▶ [What you will do]: Look through the records below, and whenever a line contains "SQUARE", copy it.

═══ Source information ═══

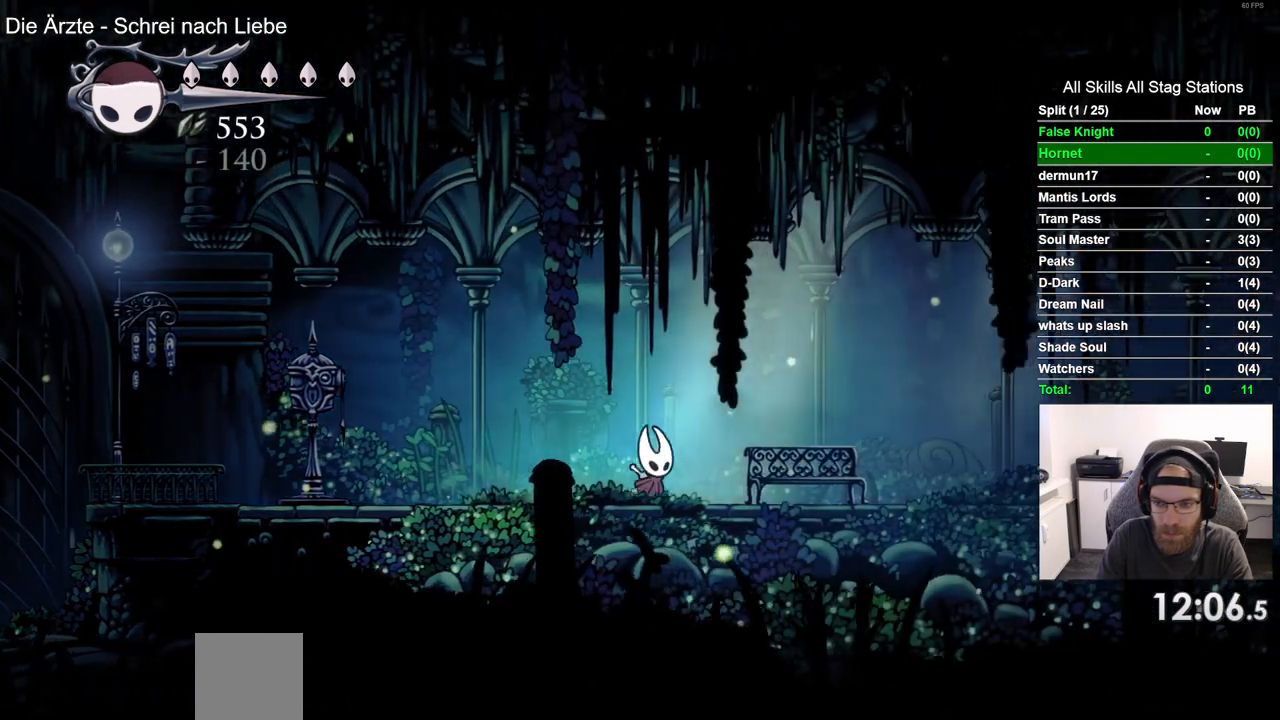
{"buttons": ["DPAD_RIGHT"], "left_stick": "center", "right_stick": "center", "events": [[83, "SQUARE", "up"], [317, "SQUARE", "down"], [433, "SQUARE", "up"]]}
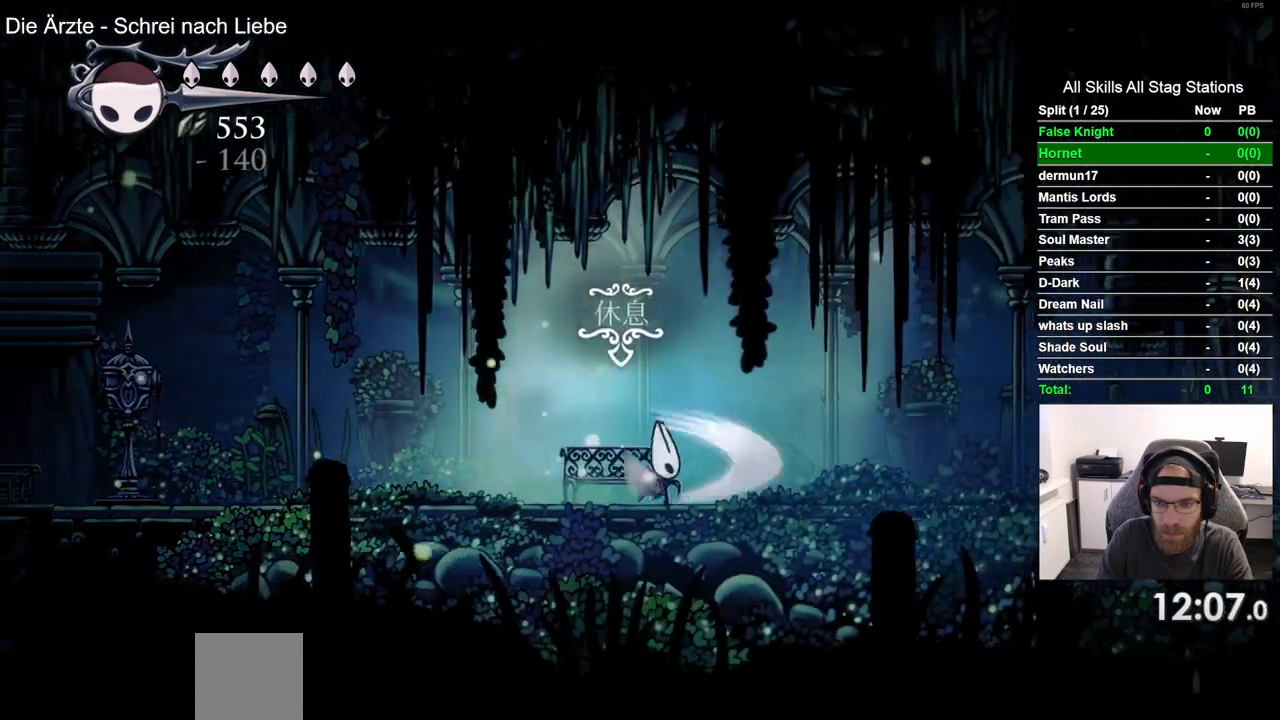
{"buttons": ["DPAD_RIGHT"], "left_stick": "center", "right_stick": "center", "events": [[200, "SQUARE", "down"], [317, "SQUARE", "up"]]}
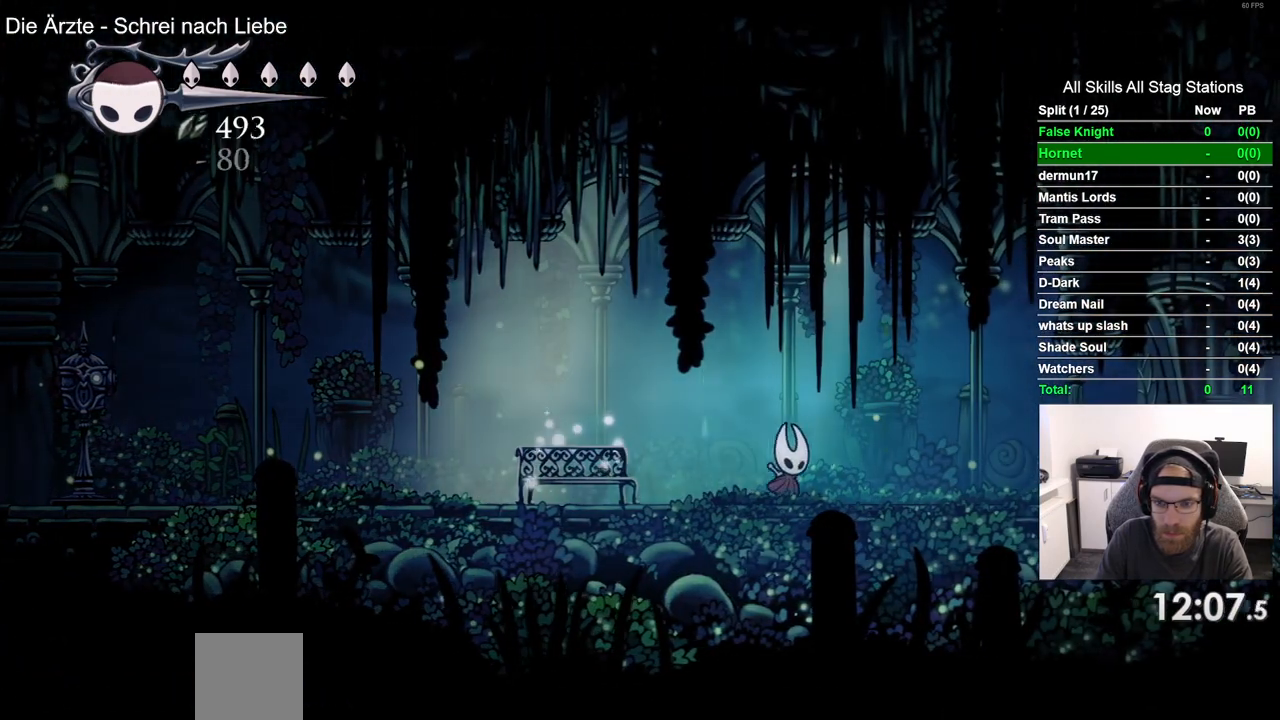
{"buttons": ["DPAD_RIGHT"], "left_stick": "center", "right_stick": "center", "events": [[100, "SQUARE", "down"], [233, "SQUARE", "up"]]}
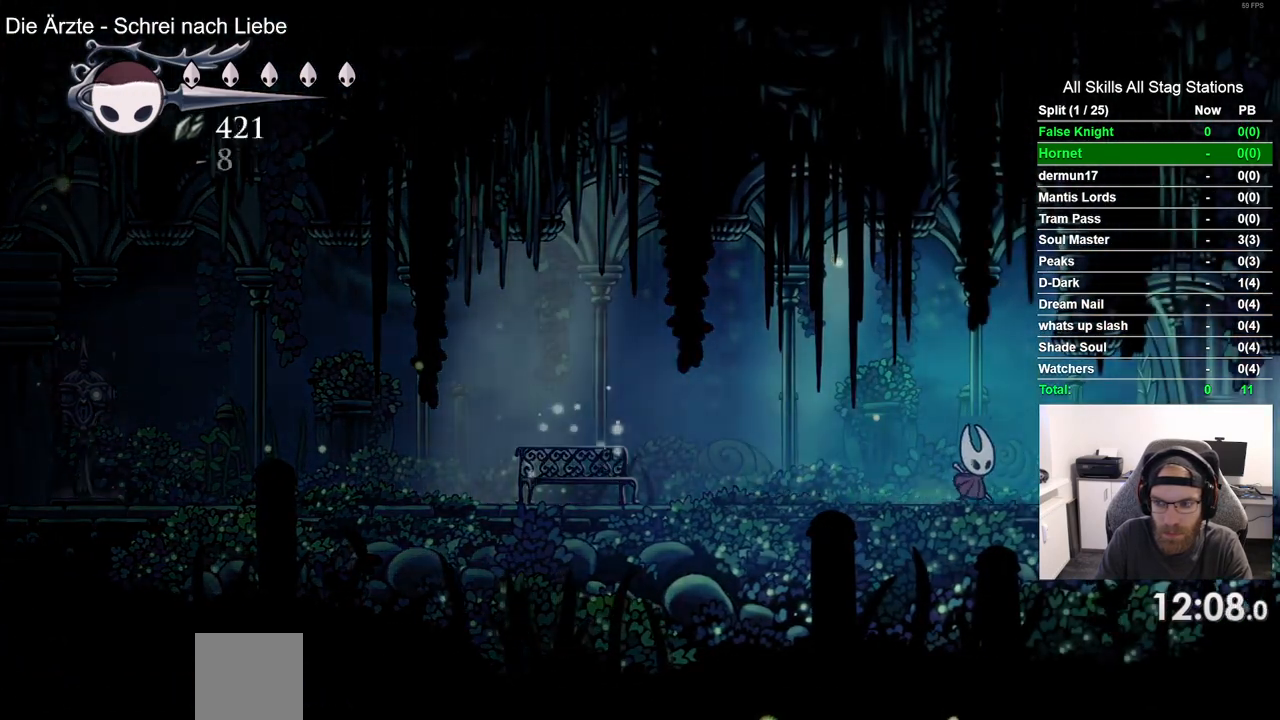
{"buttons": ["SQUARE", "DPAD_RIGHT"], "left_stick": "center", "right_stick": "center", "events": [[17, "SQUARE", "down"], [167, "SQUARE", "up"], [417, "SQUARE", "down"]]}
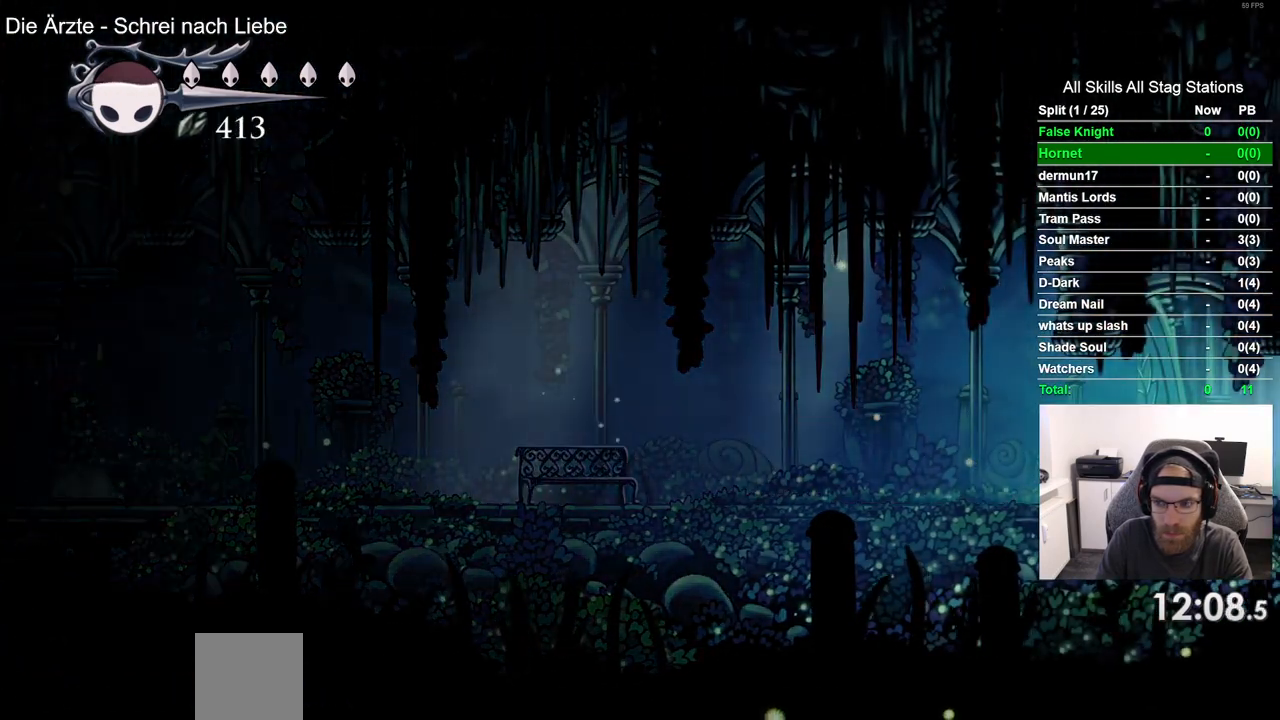
{"buttons": ["DPAD_RIGHT"], "left_stick": "center", "right_stick": "center", "events": [[67, "SQUARE", "up"]]}
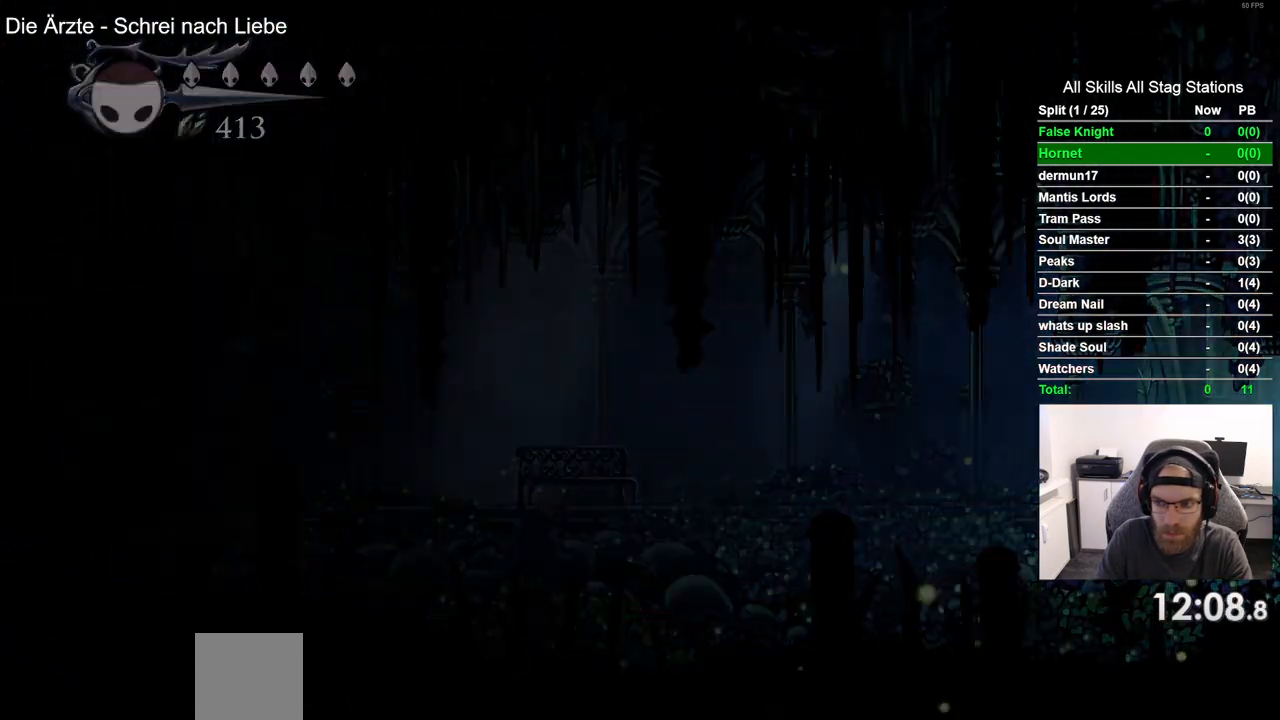
{"buttons": ["DPAD_RIGHT"], "left_stick": "center", "right_stick": "center", "events": []}
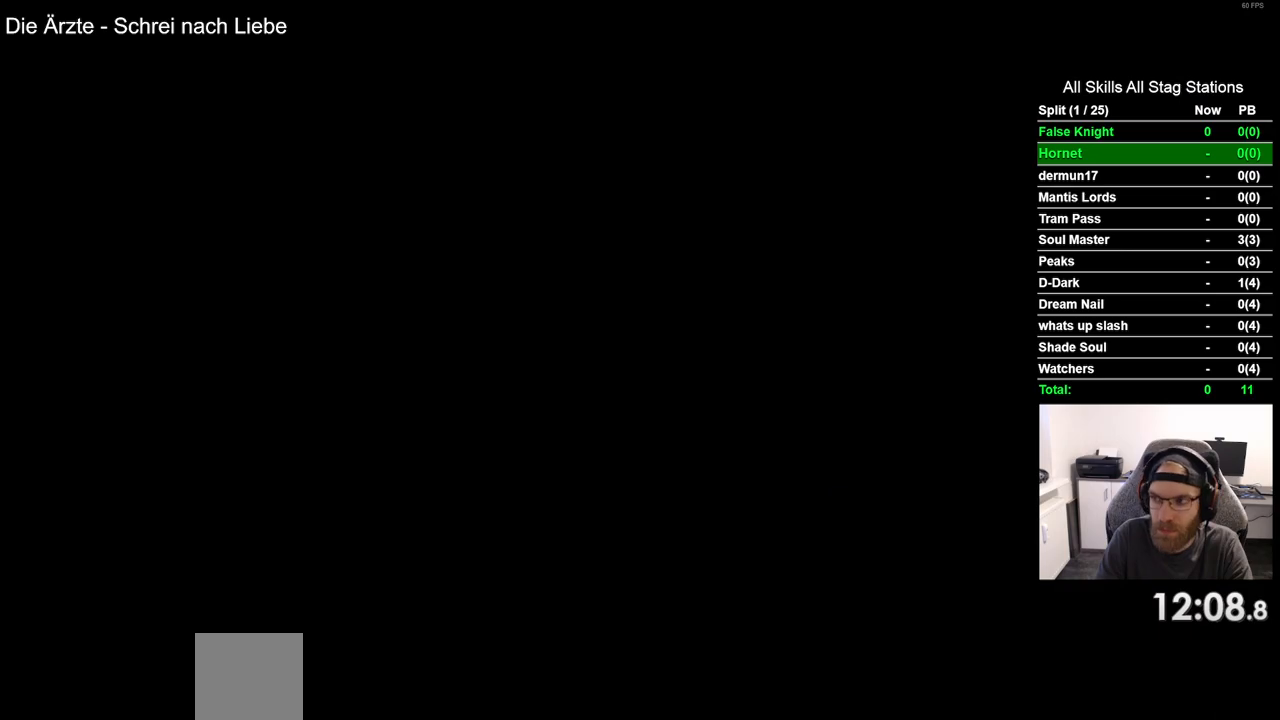
{"buttons": ["DPAD_RIGHT"], "left_stick": "center", "right_stick": "center", "events": []}
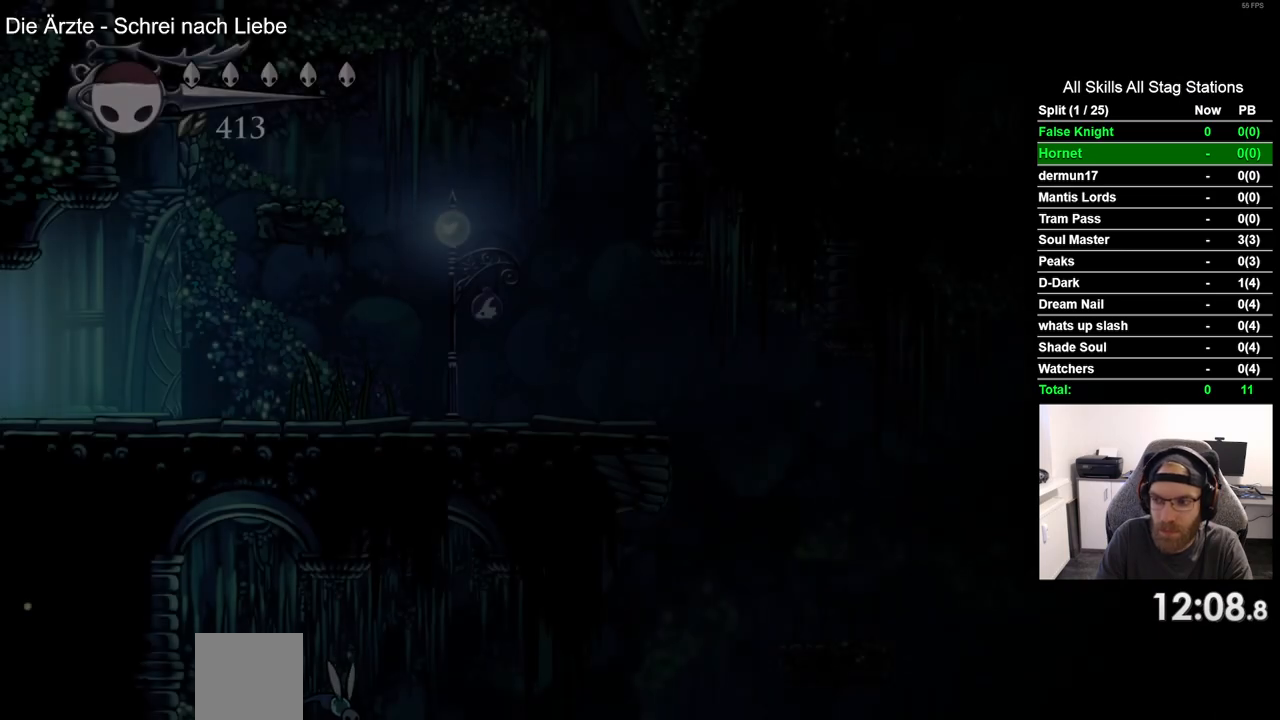
{"buttons": ["CROSS", "DPAD_RIGHT"], "left_stick": "center", "right_stick": "center", "events": [[400, "CROSS", "down"]]}
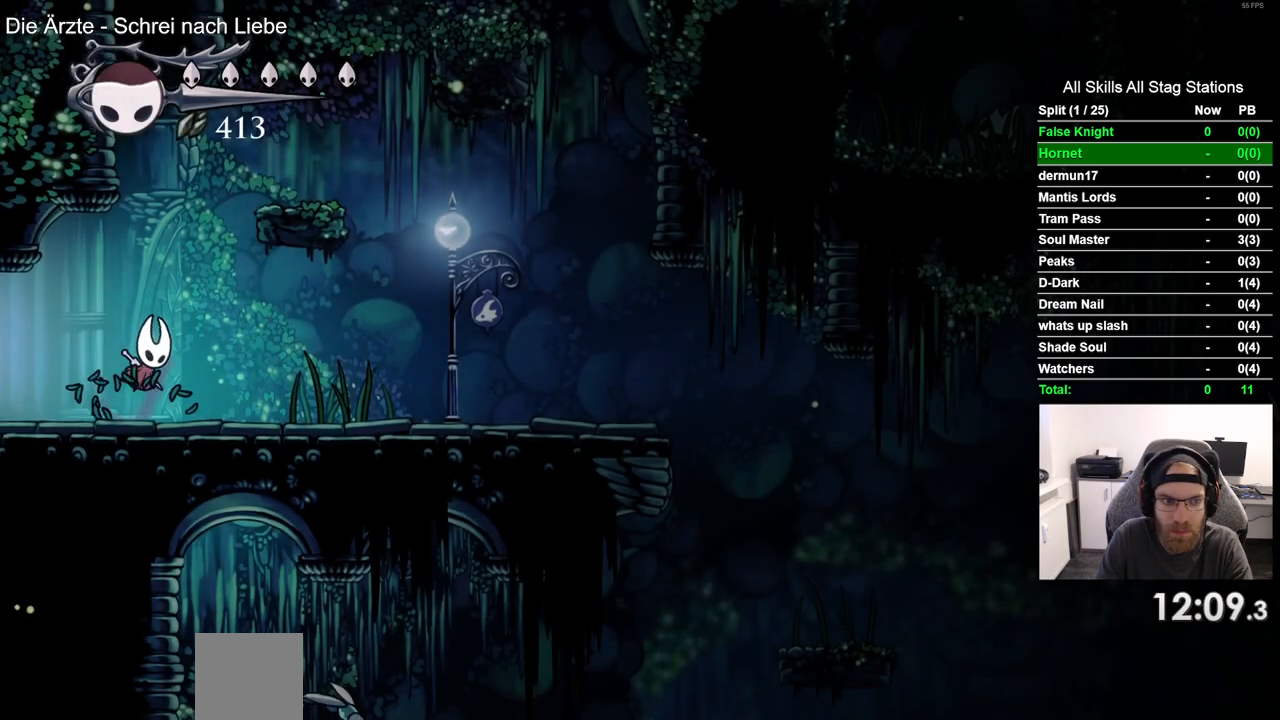
{"buttons": ["CROSS", "DPAD_RIGHT"], "left_stick": "center", "right_stick": "center", "events": [[283, "CROSS", "up"], [450, "CROSS", "down"]]}
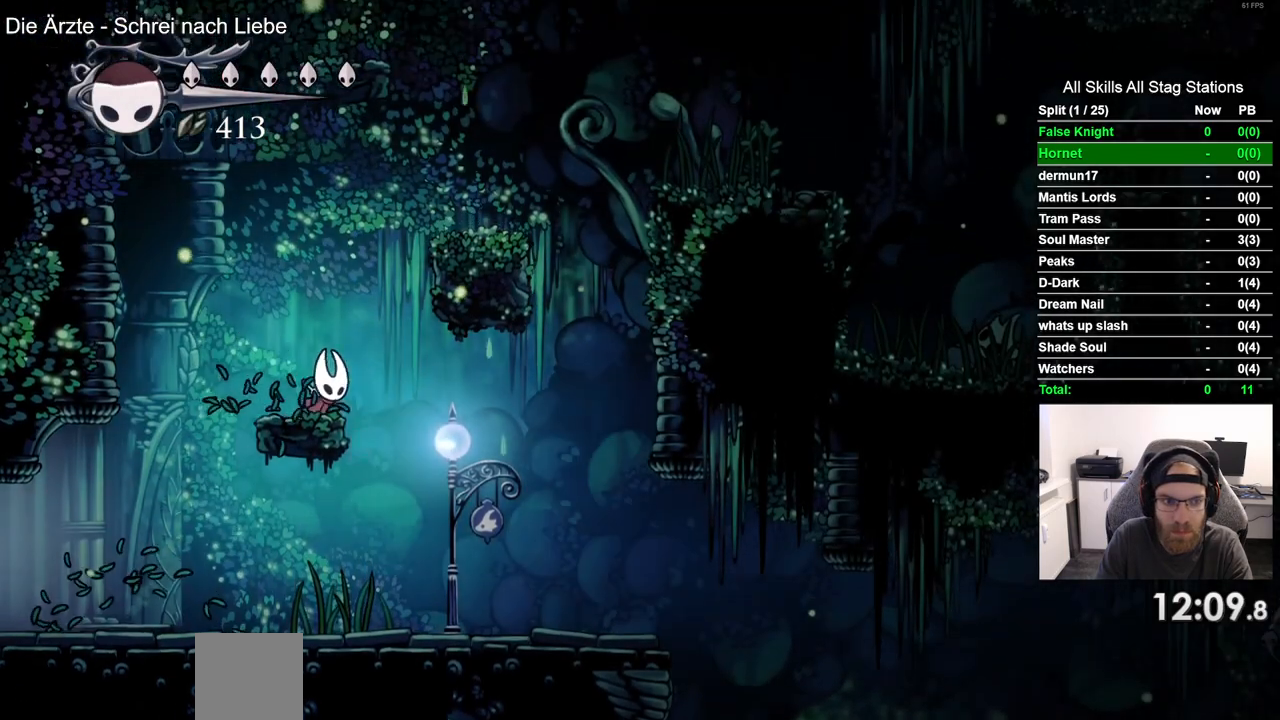
{"buttons": ["CROSS", "DPAD_LEFT"], "left_stick": "center", "right_stick": "center", "events": [[283, "CROSS", "up"], [467, "CROSS", "down"], [500, "DPAD_LEFT", "down"], [500, "DPAD_RIGHT", "up"]]}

═══

▶ [Answer for the task]:
{"buttons": ["DPAD_RIGHT"], "left_stick": "center", "right_stick": "center", "events": [[83, "SQUARE", "up"], [317, "SQUARE", "down"], [433, "SQUARE", "up"]]}
{"buttons": ["DPAD_RIGHT"], "left_stick": "center", "right_stick": "center", "events": [[200, "SQUARE", "down"], [317, "SQUARE", "up"]]}
{"buttons": ["DPAD_RIGHT"], "left_stick": "center", "right_stick": "center", "events": [[100, "SQUARE", "down"], [233, "SQUARE", "up"]]}
{"buttons": ["SQUARE", "DPAD_RIGHT"], "left_stick": "center", "right_stick": "center", "events": [[17, "SQUARE", "down"], [167, "SQUARE", "up"], [417, "SQUARE", "down"]]}
{"buttons": ["DPAD_RIGHT"], "left_stick": "center", "right_stick": "center", "events": [[67, "SQUARE", "up"]]}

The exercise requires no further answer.